Gilles Deleuze, L’isola deserta e altri scritti (1953-1974)

Questo volume raccoglie la quasi totalità dei testi di Gilles Deleuze (articoli, recensioni, prefazioni, interviste, conferenze, testi già pubblicati, che però non figurano in alcuna opera esistente di Deleuze) pubblicati in Francia e all’estero tra il 1953 e il 1974, da Empirismo e soggettività, il suo primo libro, fino ai dibattiti che hanno seguito l’uscita de L’anti-Edipo, scritto insieme a Félix Guattari.

Ancora oggi Deleuze continua a essere un oggetto misterioso, un pensatore faticosamente definibile, singolare, spesso ostico, a volte oscuro. L’efficacia de L’isola deserta sta proprio nel rendere meno difficile l’incontro con questo autore, conducendo il lettore attraverso la multiversità del suo spettro teorico (un romanzo, un film, un fatto teatrale, un’occasione artistica) e insieme verso la costruzione rigorosa di un ragionamento.

Secondo i geografi esistono due tipi di isole. È un’informazio­ne preziosa per l’immaginazione poiché conferma ciò che essa sa­peva da altre fonti. Non è il solo caso in cui la scienza rende più concreta la mitologia, e la mitologia rende la scienza più animata. Le isole continentali sono delle isole accidentali, derivate: sono se­parate da un continente, nate da una disarticolazione, da un’ero­sione, da una frattura, sopravvivono all’inabissamento di ciò che le tratteneva.
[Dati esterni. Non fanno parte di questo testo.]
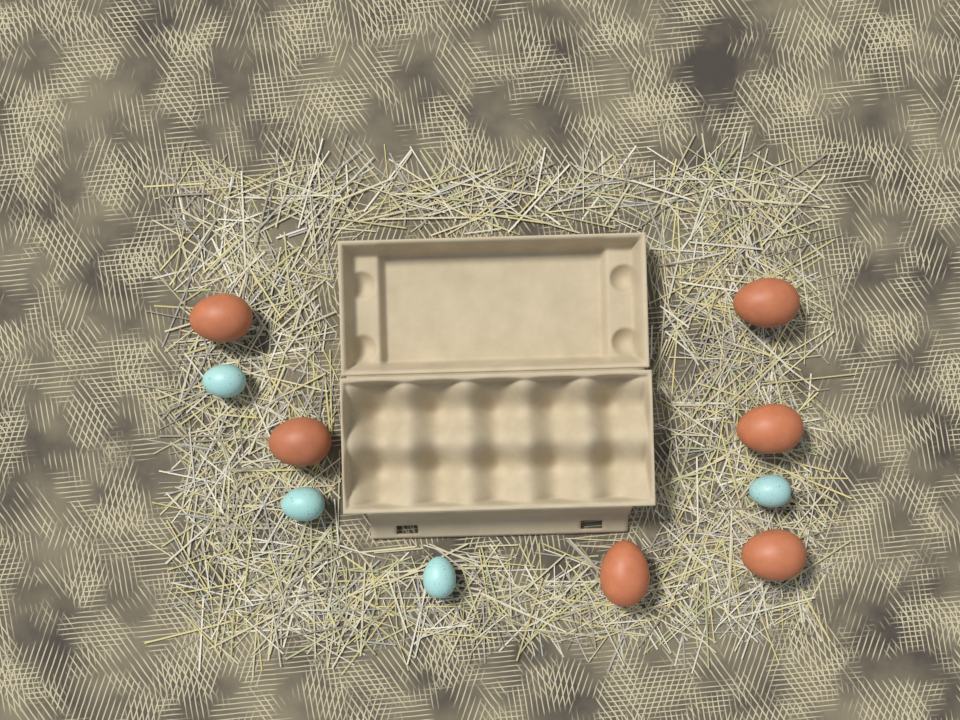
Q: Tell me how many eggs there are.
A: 10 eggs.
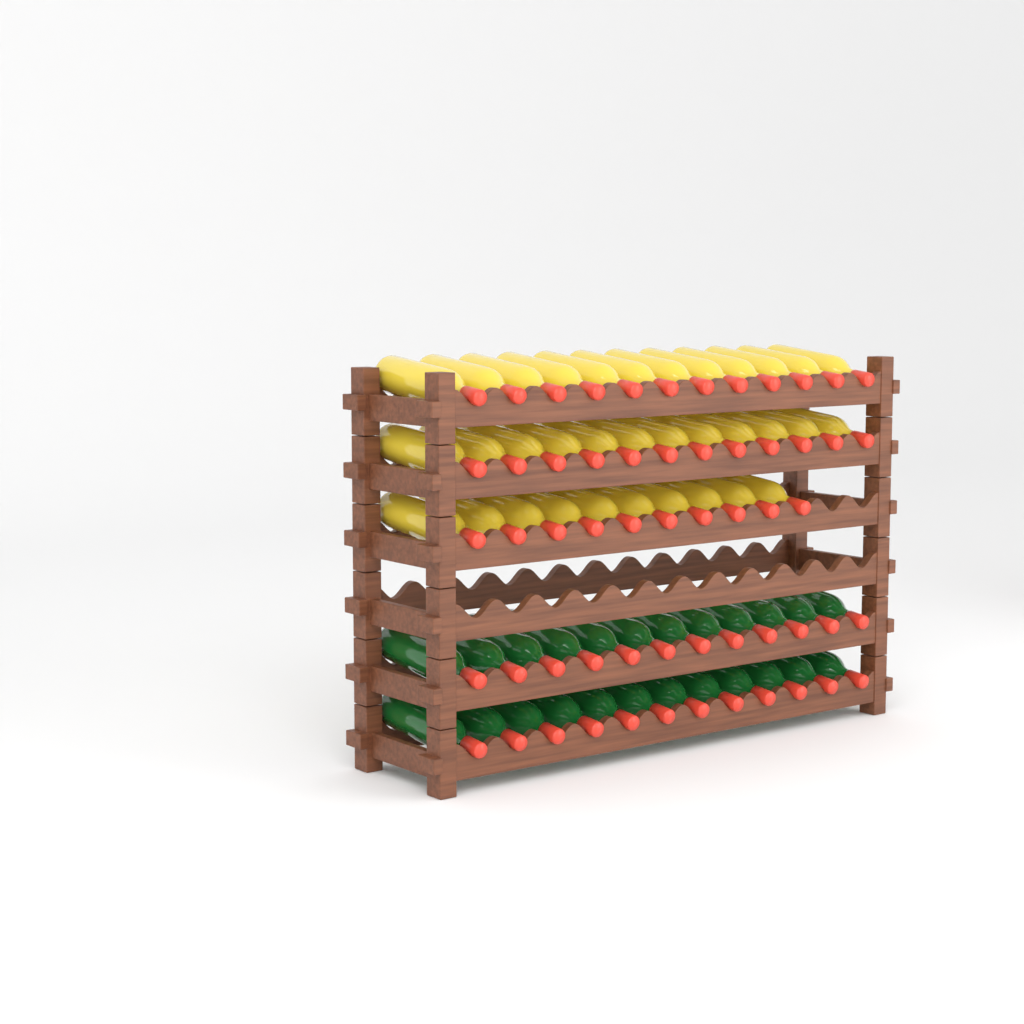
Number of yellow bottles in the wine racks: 34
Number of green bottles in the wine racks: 24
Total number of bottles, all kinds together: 58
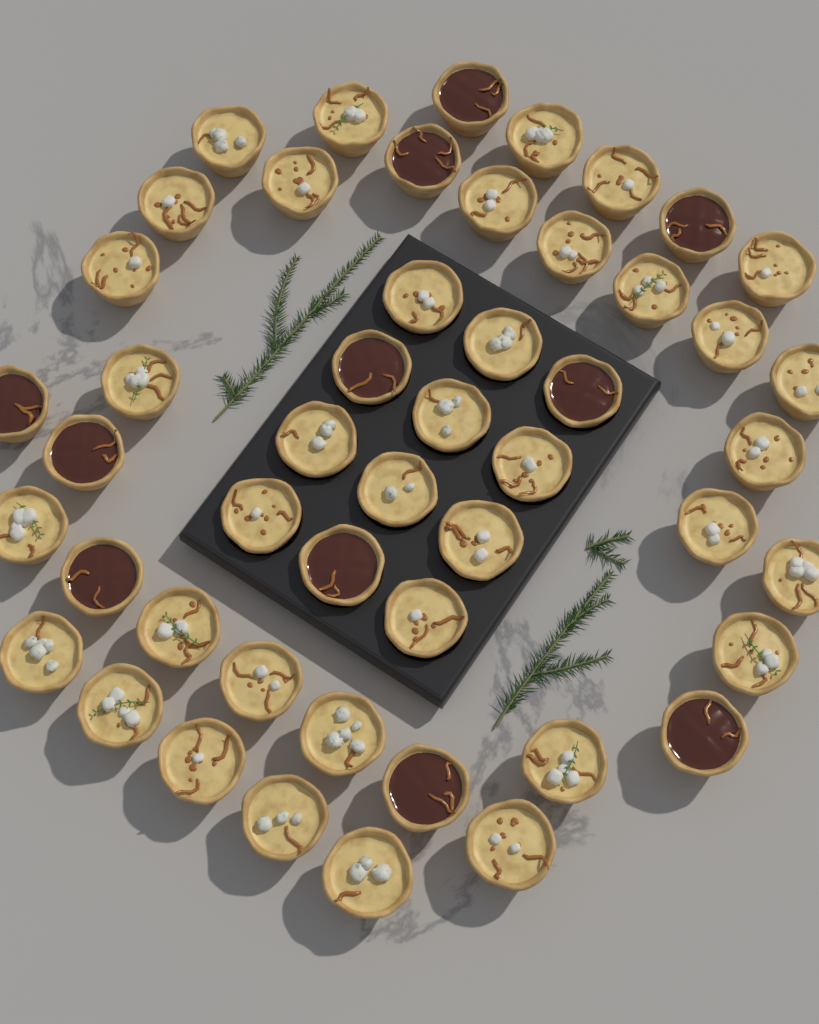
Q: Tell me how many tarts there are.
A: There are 49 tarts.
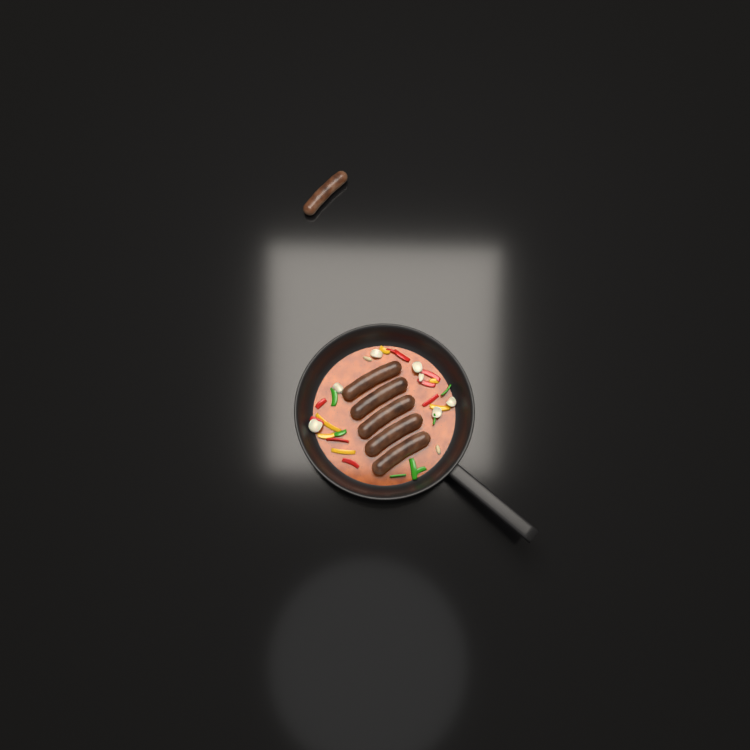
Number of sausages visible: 6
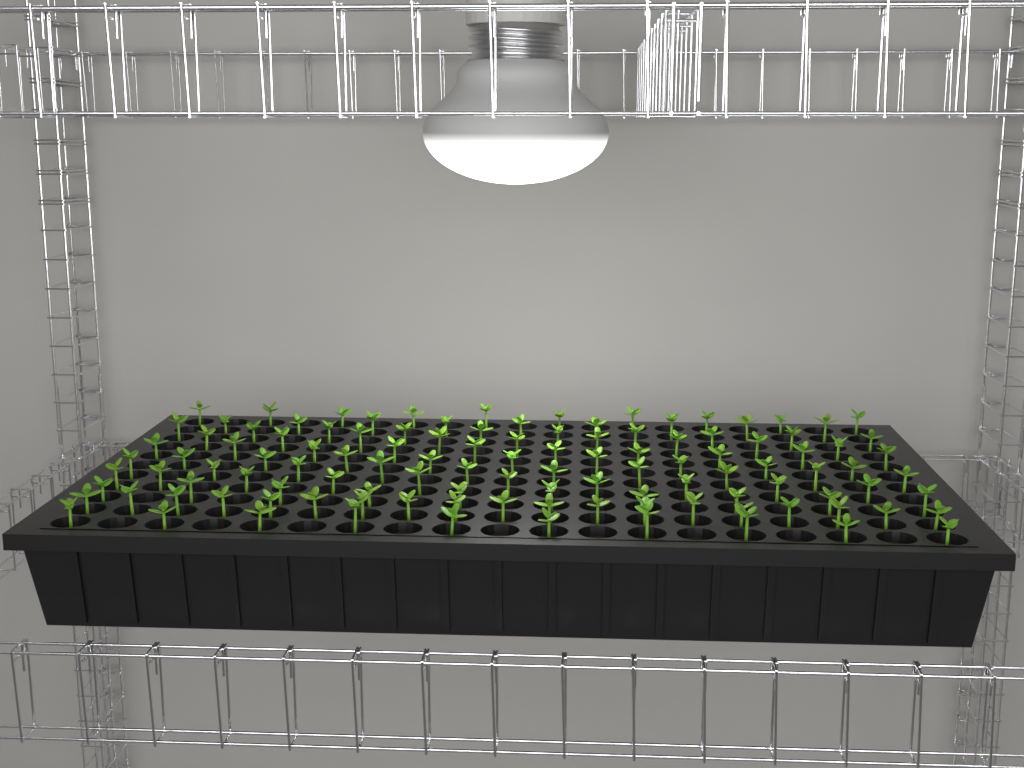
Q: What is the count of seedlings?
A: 116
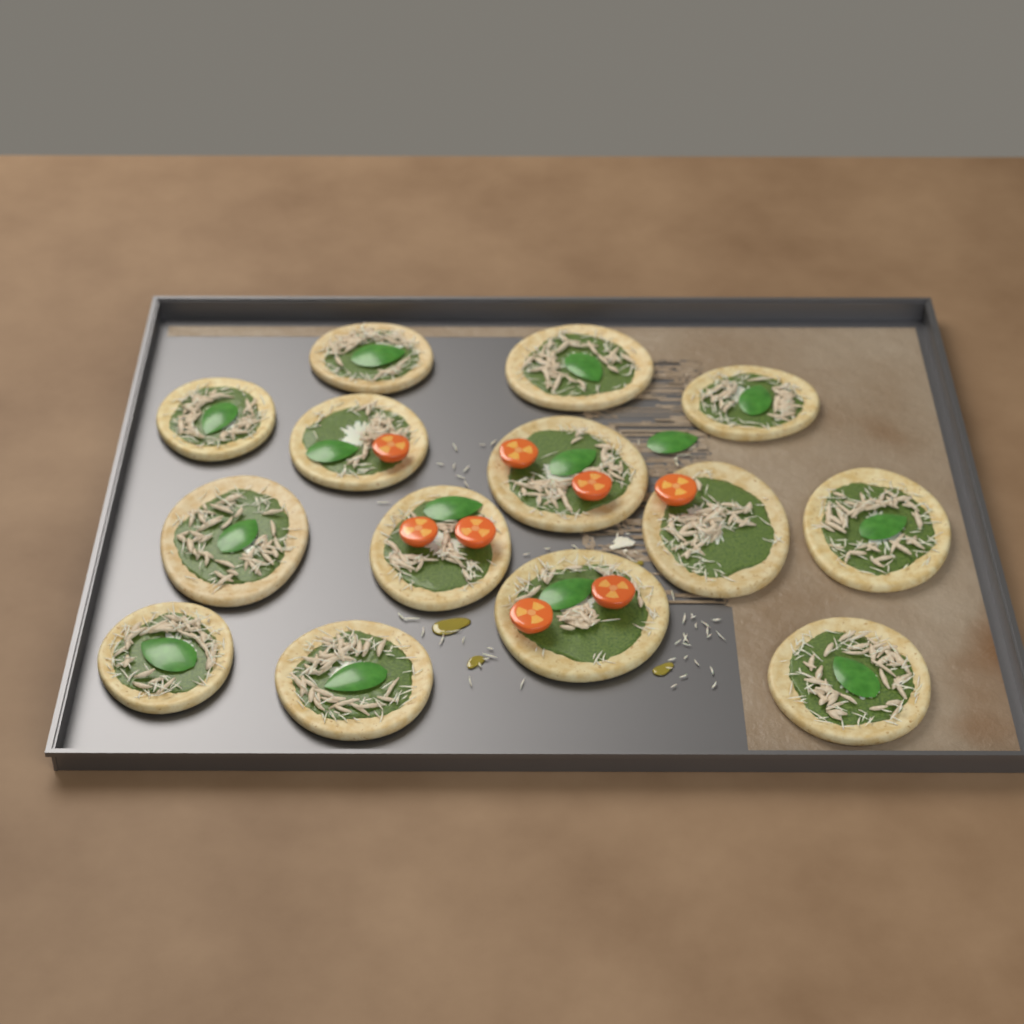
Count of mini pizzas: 14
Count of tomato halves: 8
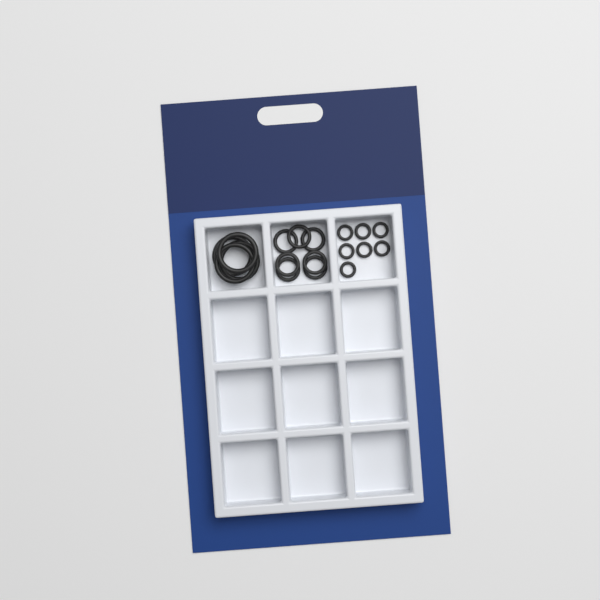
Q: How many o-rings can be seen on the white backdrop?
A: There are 18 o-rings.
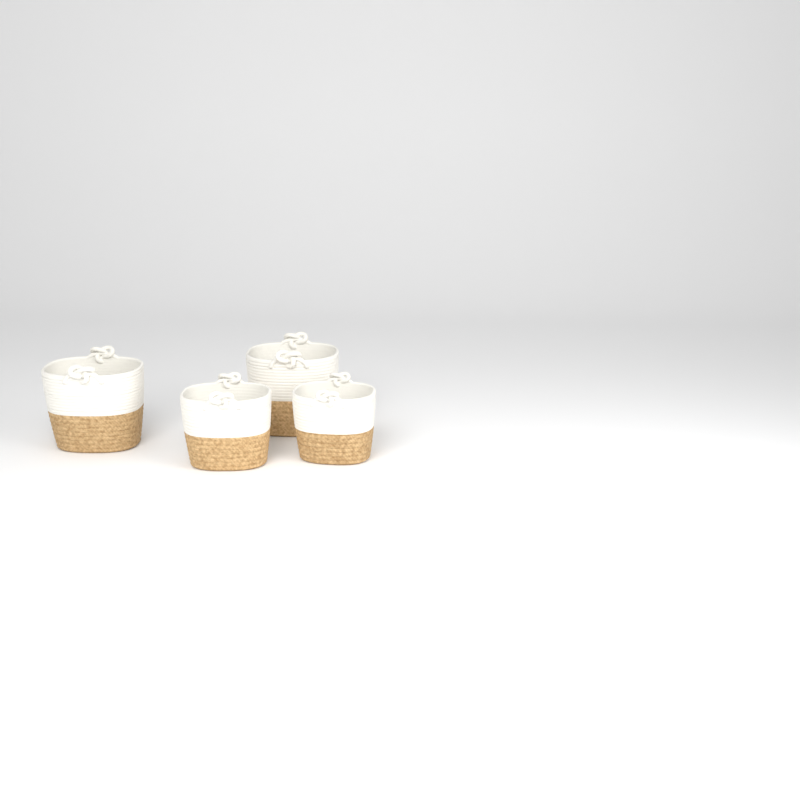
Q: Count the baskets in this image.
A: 4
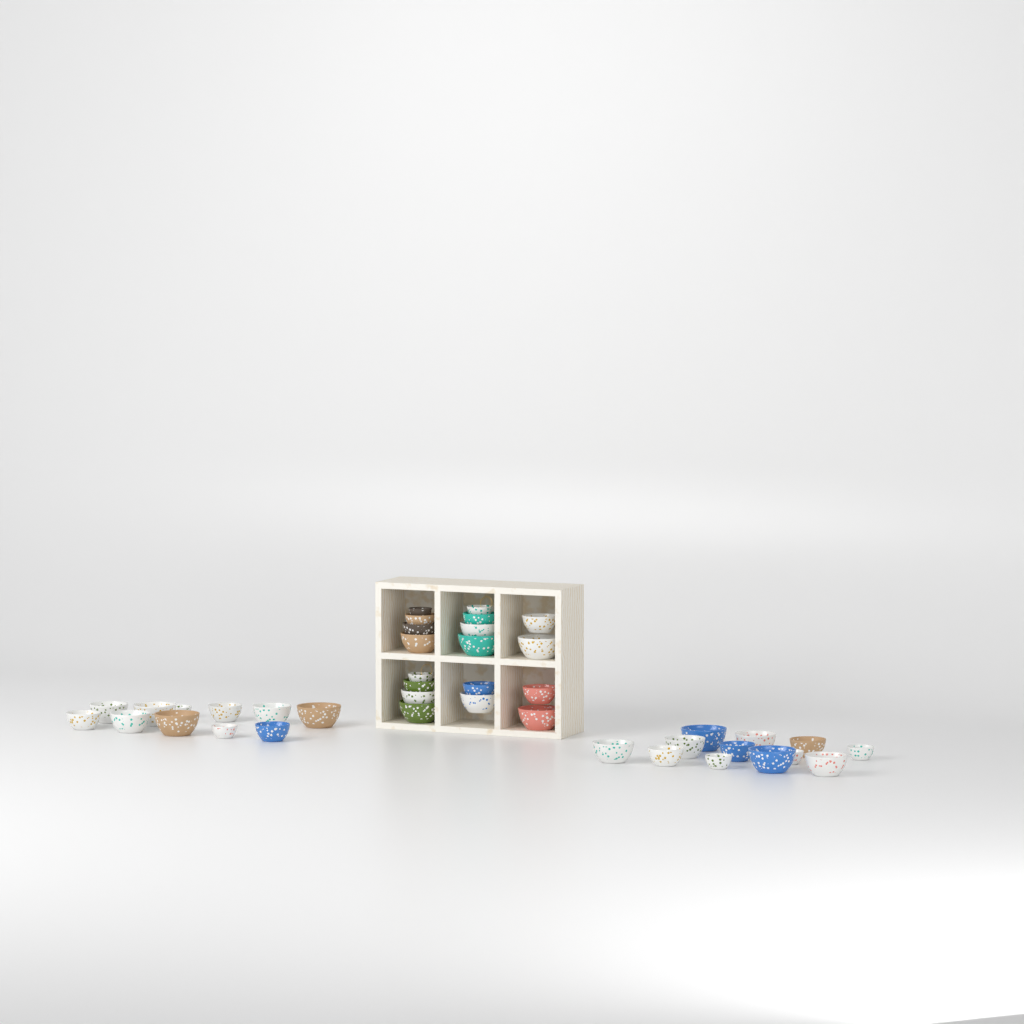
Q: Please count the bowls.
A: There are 41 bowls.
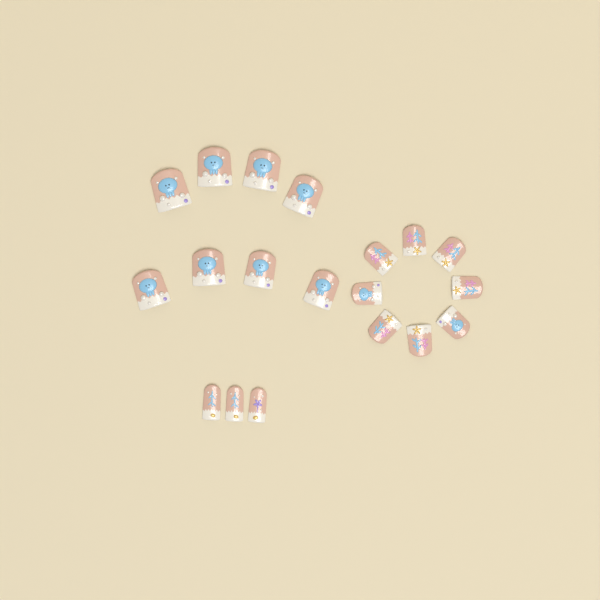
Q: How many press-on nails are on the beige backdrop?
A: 19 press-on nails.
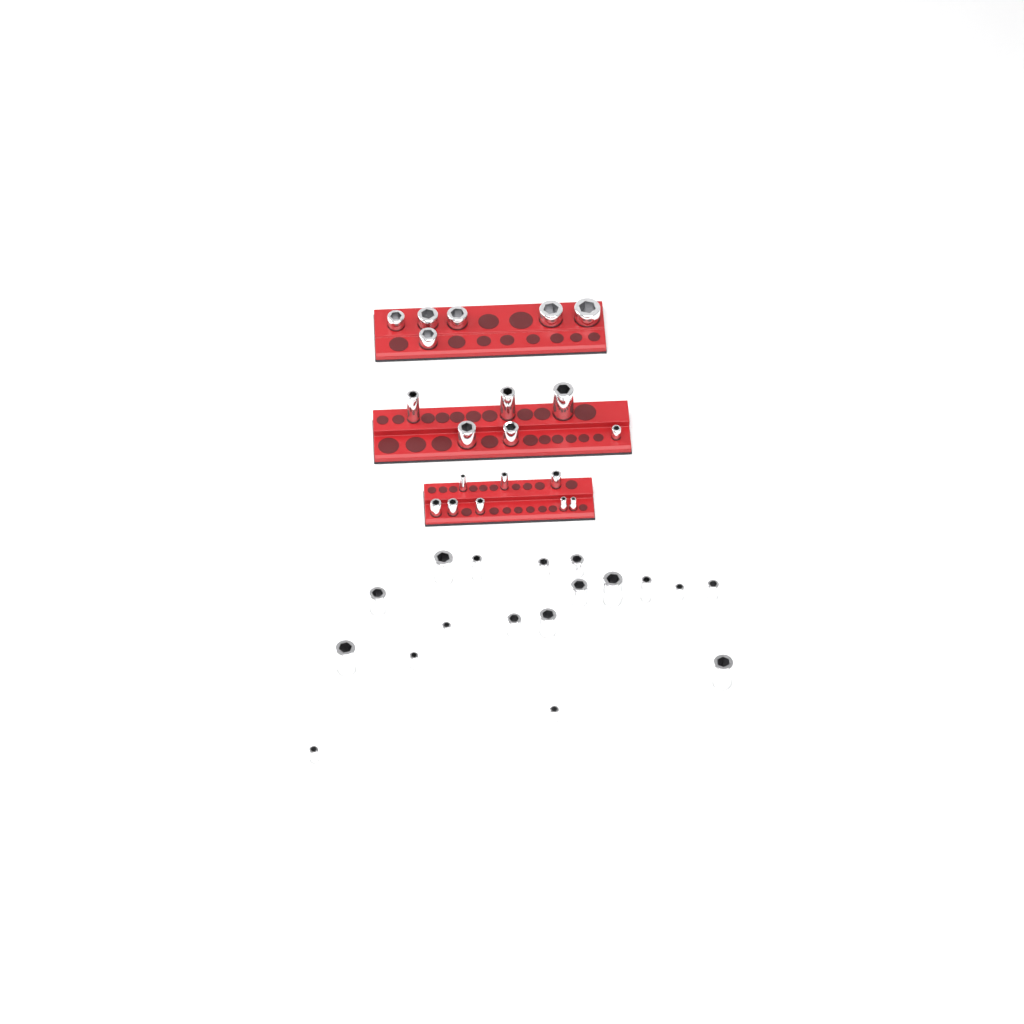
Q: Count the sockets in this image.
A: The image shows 38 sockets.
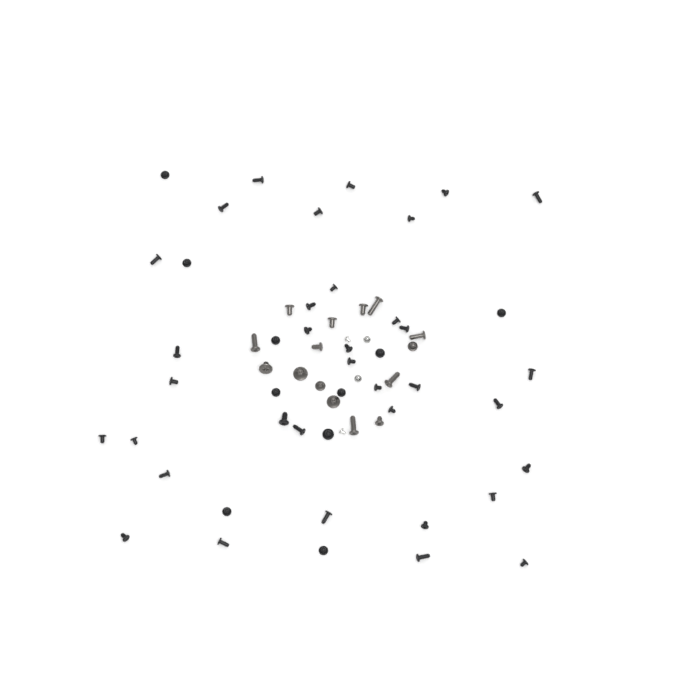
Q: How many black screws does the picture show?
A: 45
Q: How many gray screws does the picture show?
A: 15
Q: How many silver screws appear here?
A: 4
Le isole oceaniche sono delle isole originarie, essen­ziali: talvolta sono costituite da coralli, e si presentano come un vero organismo, talvolta sorgono da eruzioni sottomarine, e diffon­dono nell’aria libera i movimenti del fondo; alcune emergono len­tamente, altre invece spariscono e poi riappaiono, senza lasciarci il tempo di annetterle. Questi due tipi di isole, originarie o conti­nentali, testimoniano una profonda opposizione tra l’oceano e la terra. Le prime ci ricordano che il mare è sulla terra, e che si gio­va di ogni minimo affossamento dei rilievi più alti; le seconde, che la terra è anche lì, sotto il mare, e raccoglle le sue forze per fende­re la superficie. Riconosciamo che gli elementi in generale si dete­stano, hanno orrore gli uni degli altri. In tutto questo non c’è nien­te di rassicurante. Così, il fatto che un’isola sia deserta ci deve sembrare filosoficamente normale. L’uomo può vivere bene e in si­curezza soltanto se presuppone che la continua lotta tra la terra e l’acqua sia conclusa (o almeno dominata). Chiama questi due ele­menti padre e madre, attribuendo i sessi a seconda della sua fan­tasia. Deve cercare di persuadersi che non esiste una lotta di que­sto genere, deve cercare di fare in modo che non ce ne siano più. In un modo o nell’altro, l’esistenza delle isole è la negazione di un simile punto di vista, di un tale sforzo e convinzione. Continue­remo a stupirci del fatto che l’Inghilterra sia popolata; l’uomo può vivere su un’isola solo dimenticando ciò che essa rappresenta. Le isole sono antecedenti all’uomo, o destinate a ciò che viene dopo.